━━━ Document ━━━
# Solicitor or fiscal rep for declaration of sale



## UserNameTaken (Apr 24, 2013)

Hi, needing advice on who's the best person to use for declaring the sale of a property to IRS.

We've sold our two properties, one April, one October 2014 - so both in the same Portuguese and UK tax year, but for roughly the same as the buying price and don't foresee any capital gains tax in either jurisdiction after allowances are taken into account.

We received this from our solicitadora . . .
"It is time to make the IRS declaration due on the sale of your properties. Please confirm that you wish me to this or inform me in case you already instructed someone else."
Her charges will be 300€ for both, and hopefully she should have all documentation.

We've been using a fiscal representative to submit our rental lettings income, and she quotes . . .
"Taking into account that you need to have taxation knowledge in order to compute and submit a Capital Gains tax return, this service should be provided by the fiscal representative. . . In order to be able to compute your Capital Gains tax returns we need to receive copies of the 4 deeds signed (the 2 signed when these properties were purchased and the 2 signed when selling these properties). Depending on the result of the analysis of these documents we may need to request further documentation or not.
Our fee to compute, submit and pay any possible Capital Gains Tax due on your behalf is €250 (covers both you and Mr Xyz).
Please let me know how you wish to proceed."

You need to know that I'm a tight Scot, but am happy to stretch to an extra 50€ for a job well done. The big question is - is a solicitadora qualified/able to submit this information to the IRS, or do we definitely need to use a fiscal rep?

Thanks in advance for any help.


----------
━━━
Update the passage of the property-sale thread from "We've been using" up to and including "documentation or not.", changing "fiscal representative" to "tax representative". The data is not needed for this.
━━━ Entries supplied ━━━
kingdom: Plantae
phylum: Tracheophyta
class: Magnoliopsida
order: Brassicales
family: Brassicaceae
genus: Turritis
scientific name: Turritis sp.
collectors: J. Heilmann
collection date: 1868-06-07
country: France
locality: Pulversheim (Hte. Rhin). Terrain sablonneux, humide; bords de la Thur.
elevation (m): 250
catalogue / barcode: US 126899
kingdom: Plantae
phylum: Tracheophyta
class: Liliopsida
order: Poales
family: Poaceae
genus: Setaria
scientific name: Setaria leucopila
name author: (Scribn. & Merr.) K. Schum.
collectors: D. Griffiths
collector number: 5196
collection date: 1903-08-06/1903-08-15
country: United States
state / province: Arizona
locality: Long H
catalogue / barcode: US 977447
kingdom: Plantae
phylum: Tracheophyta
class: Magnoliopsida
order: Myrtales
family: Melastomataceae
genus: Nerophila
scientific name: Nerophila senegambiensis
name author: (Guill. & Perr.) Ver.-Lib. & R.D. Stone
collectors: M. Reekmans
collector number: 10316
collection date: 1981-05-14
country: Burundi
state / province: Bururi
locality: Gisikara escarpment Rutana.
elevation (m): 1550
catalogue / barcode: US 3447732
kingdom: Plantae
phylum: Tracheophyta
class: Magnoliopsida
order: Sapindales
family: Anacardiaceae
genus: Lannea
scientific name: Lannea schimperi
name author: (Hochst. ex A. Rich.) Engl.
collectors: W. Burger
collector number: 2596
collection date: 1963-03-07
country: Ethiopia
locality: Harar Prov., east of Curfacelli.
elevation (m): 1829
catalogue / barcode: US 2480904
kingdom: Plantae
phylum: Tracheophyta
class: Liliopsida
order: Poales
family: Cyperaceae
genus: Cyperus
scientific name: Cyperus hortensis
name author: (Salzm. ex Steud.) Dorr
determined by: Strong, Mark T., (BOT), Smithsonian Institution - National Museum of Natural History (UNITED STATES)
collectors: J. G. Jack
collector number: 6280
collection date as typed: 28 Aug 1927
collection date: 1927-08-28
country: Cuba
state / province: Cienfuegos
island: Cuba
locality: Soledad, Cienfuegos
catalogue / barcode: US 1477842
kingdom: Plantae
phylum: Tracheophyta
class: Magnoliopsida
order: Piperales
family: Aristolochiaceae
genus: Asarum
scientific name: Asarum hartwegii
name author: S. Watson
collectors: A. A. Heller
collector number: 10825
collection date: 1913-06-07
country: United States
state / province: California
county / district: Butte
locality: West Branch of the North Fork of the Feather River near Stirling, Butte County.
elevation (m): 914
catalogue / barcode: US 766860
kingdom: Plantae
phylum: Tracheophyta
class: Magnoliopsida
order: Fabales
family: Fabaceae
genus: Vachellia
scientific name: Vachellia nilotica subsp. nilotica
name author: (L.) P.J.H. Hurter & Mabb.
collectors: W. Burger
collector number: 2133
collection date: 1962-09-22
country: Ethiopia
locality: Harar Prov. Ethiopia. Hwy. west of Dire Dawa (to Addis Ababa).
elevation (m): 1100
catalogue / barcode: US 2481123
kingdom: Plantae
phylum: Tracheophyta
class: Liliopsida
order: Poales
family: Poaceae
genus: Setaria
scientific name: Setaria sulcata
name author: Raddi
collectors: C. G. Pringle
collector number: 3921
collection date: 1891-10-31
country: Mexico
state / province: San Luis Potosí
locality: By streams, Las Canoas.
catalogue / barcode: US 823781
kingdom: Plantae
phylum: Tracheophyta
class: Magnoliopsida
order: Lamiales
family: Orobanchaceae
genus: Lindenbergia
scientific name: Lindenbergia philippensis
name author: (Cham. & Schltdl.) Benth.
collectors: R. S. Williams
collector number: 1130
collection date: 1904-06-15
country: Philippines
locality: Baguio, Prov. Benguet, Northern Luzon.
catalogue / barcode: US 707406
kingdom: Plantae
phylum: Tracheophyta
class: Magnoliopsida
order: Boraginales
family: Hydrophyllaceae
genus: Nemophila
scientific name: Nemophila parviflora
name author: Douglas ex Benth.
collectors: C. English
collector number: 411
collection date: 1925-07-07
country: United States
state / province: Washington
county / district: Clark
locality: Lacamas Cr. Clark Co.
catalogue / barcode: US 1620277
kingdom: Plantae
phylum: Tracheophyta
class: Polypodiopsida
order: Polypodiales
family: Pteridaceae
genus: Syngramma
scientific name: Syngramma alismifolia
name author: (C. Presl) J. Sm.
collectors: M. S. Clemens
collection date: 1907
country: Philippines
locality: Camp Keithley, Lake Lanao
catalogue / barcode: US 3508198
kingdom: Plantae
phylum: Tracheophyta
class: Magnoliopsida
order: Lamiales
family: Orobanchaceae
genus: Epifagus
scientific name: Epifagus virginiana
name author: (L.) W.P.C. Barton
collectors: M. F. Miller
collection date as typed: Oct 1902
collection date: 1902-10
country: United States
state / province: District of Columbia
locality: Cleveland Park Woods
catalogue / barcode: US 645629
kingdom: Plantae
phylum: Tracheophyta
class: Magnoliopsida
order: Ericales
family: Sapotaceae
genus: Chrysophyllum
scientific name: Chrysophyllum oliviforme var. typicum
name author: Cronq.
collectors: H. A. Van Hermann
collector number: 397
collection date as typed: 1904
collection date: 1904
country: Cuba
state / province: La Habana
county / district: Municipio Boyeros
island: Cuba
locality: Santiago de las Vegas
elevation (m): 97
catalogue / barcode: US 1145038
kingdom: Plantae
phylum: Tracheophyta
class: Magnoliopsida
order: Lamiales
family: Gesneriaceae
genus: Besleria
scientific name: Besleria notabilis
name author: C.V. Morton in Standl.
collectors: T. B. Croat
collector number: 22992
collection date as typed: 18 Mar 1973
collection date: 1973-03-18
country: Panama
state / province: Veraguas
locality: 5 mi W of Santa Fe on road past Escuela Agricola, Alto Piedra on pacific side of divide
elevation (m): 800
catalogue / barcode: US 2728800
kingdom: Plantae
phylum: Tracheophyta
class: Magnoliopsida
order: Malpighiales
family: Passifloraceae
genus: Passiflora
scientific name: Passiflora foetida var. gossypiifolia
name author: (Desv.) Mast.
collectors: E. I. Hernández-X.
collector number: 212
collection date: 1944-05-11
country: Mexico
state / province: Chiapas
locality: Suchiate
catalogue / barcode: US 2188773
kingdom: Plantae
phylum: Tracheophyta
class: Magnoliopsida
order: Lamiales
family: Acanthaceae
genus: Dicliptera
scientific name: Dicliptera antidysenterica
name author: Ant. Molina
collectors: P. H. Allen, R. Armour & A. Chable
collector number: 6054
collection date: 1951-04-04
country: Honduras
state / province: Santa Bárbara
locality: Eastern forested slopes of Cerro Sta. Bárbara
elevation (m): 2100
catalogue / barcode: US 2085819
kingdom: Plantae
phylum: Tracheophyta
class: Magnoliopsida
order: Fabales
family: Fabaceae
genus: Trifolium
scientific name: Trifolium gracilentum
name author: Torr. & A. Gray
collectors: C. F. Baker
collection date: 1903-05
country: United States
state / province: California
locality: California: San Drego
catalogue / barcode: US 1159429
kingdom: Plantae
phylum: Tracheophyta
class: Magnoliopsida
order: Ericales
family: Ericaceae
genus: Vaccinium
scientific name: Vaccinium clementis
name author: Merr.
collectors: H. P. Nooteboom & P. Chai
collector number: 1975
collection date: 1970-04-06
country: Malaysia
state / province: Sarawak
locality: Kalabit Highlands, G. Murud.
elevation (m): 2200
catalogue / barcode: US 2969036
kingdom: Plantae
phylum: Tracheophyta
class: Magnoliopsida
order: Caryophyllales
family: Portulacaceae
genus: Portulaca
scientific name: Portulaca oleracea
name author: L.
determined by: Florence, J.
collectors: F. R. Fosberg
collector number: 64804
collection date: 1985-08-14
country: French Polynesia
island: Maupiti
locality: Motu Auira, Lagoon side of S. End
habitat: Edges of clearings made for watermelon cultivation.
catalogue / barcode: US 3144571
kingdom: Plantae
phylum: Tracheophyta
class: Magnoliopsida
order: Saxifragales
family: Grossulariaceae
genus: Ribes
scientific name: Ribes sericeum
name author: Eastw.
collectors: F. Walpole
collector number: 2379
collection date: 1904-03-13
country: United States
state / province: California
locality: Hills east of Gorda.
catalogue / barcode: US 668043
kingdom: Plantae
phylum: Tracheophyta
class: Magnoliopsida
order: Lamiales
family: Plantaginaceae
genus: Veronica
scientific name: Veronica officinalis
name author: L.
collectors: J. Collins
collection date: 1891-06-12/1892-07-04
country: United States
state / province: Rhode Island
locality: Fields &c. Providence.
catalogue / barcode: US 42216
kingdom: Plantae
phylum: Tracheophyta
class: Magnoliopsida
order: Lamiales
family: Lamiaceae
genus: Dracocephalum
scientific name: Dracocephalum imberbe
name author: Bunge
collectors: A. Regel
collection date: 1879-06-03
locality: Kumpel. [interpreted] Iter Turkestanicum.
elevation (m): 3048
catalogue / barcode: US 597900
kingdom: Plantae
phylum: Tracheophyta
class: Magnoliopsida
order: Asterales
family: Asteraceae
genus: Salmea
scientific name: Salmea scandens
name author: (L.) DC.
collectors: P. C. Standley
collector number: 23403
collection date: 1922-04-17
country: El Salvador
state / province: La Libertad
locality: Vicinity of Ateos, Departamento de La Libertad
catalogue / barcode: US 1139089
━━━
* **Response**:
We've been using a tax representative to submit our rental lettings income, and she quotes . . .
"Taking into account that you need to have taxation knowledge in order to compute and submit a Capital Gains tax return, this service should be provided by the tax representative. . . In order to be able to compute your Capital Gains tax returns we need to receive copies of the 4 deeds signed (the 2 signed when these properties were purchased and the 2 signed when selling these properties). Depending on the result of the analysis of these documents we may need to request further documentation or not.